Perhaps the most serious battle for equality or rights has been in the field of exercise of suffrage. For years, certain of the southern states have attempted to prevent the Negro from taking part in elections by various devices. It is unnecessary to enumerate the long list of cases, but from time to time courts have stricken down all of these various devices classed as the 'grandfather clause', educational tests and white private clubs.10

The foregoing are but a few brief reference to some of the major landmarks in the fight by Negroes for equality. We now come to the more specific question, namely, the field of education. The question of the right of the state to practice segregation by race in certain educational facilities has only recently been tested in the courts. The cases of Missouri ex rel. Gaines v. Canada, 305 U.S. 337, 59 S.Ct. 232, 83 L.Ed. 208 and Sipuel v. Board of Regents, 332 U.S. 631, 68 S.Ct. 299, 92 L.Ed. 247, decided that Negroes were entitled to the same type of legal education that whites were given. It was further decided that the equal facilities must be furnished without delay or as was said in the Sipul case, the state must provide for equality of education for Negroes 'as soon as it does for applicants of any other group'. But still we have not reached the exact question that is posed in the instant case.

We now come to the cases that, in my opinion, definitely and conclusively establish the doctrine that separation and segregation according to race is a violation of the Fourteenth Amendment. I, of course, refer to the cases of Sweatt v. Painter, 339 U.S. 629, 70 S,Ct. 848, 94 L.Ed. 1114, and McLaurin v. Oklahoma State Regents, 339 U.S. 637, 70 S.Ct. 851, 94 L.Ed. 1149. These cases have been followed in a number of lower court decisions so that there is no longer any question as to the rights of Negroes to enjoy all the rights and facilities afforded by the law schools of the States of Virginia, Louisiana, Delaware, North Carolina and Kentucky.
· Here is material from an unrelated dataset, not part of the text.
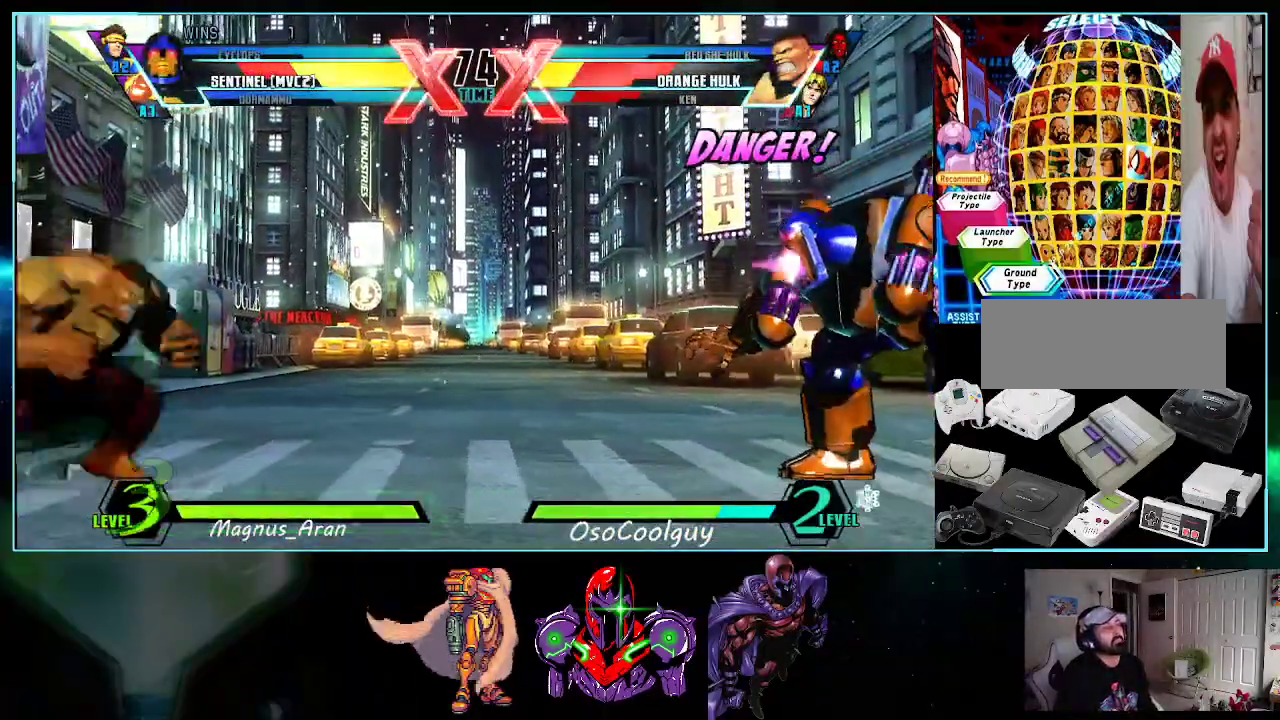
{"buttons": ["DPAD_DOWN"], "events": [[17, "DPAD_LEFT", "down"], [50, "DPAD_DOWN", "down"], [83, "DPAD_LEFT", "up"], [117, "DPAD_DOWN", "up"], [117, "DPAD_RIGHT", "down"], [183, "A", "down"], [200, "DPAD_RIGHT", "up"], [233, "A", "up"], [267, "DPAD_DOWN", "down"], [300, "DPAD_RIGHT", "down"], [333, "A", "down"], [333, "DPAD_DOWN", "up"], [383, "A", "up"], [383, "DPAD_RIGHT", "up"], [483, "DPAD_DOWN", "down"]]}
So there is no longer any basis for a state to claim the power to separate according to race in graduate schools, universities and colleges.

The real rock on which the defendants base their case is a decision of the Supreme Court of the United States in the case of Plessy v. Ferguson, 163 U.S. 537, 16 S.Ct. 1138, 41 L.Ed. 256. This case arose in Louisiana and was heard on appeal in 1895. The case related to the power of the State of Louisiana to require separate railroad cars for white and colored passengers and the Court sustained the State's action. Much discussion has followed this case and the reasoning and decision has been severely criticized for many years. And the famous dissenting opinion by Mr. Justice Harlan has been quoted throughout the years as a true declaration of the meaning of the Fourteenth Amendment and of the spirit of the American Constitution and the American way of life. It has also been frequently pointed out that when that decision was made, practically all the persons of the colored or Negro race had either been born slaves or were the children of slaves and that as yet due to their circumstances and surroundings and the condition in which they had been kept by their former masters, they were hardly looked upon as equals or as American citizens. The reasoning of the prevailing opinion in the Plessy case stems almost completely from a decision by Chief Justice Shaw of Massachusetts11, which decision was made many years before the Civil War and when, of course, the Fourteenth Amendment had not even been dreamed of.

But these arguments are beside the point in the present case. And we are not called upon to argue or discuss the validity of the Plessy case.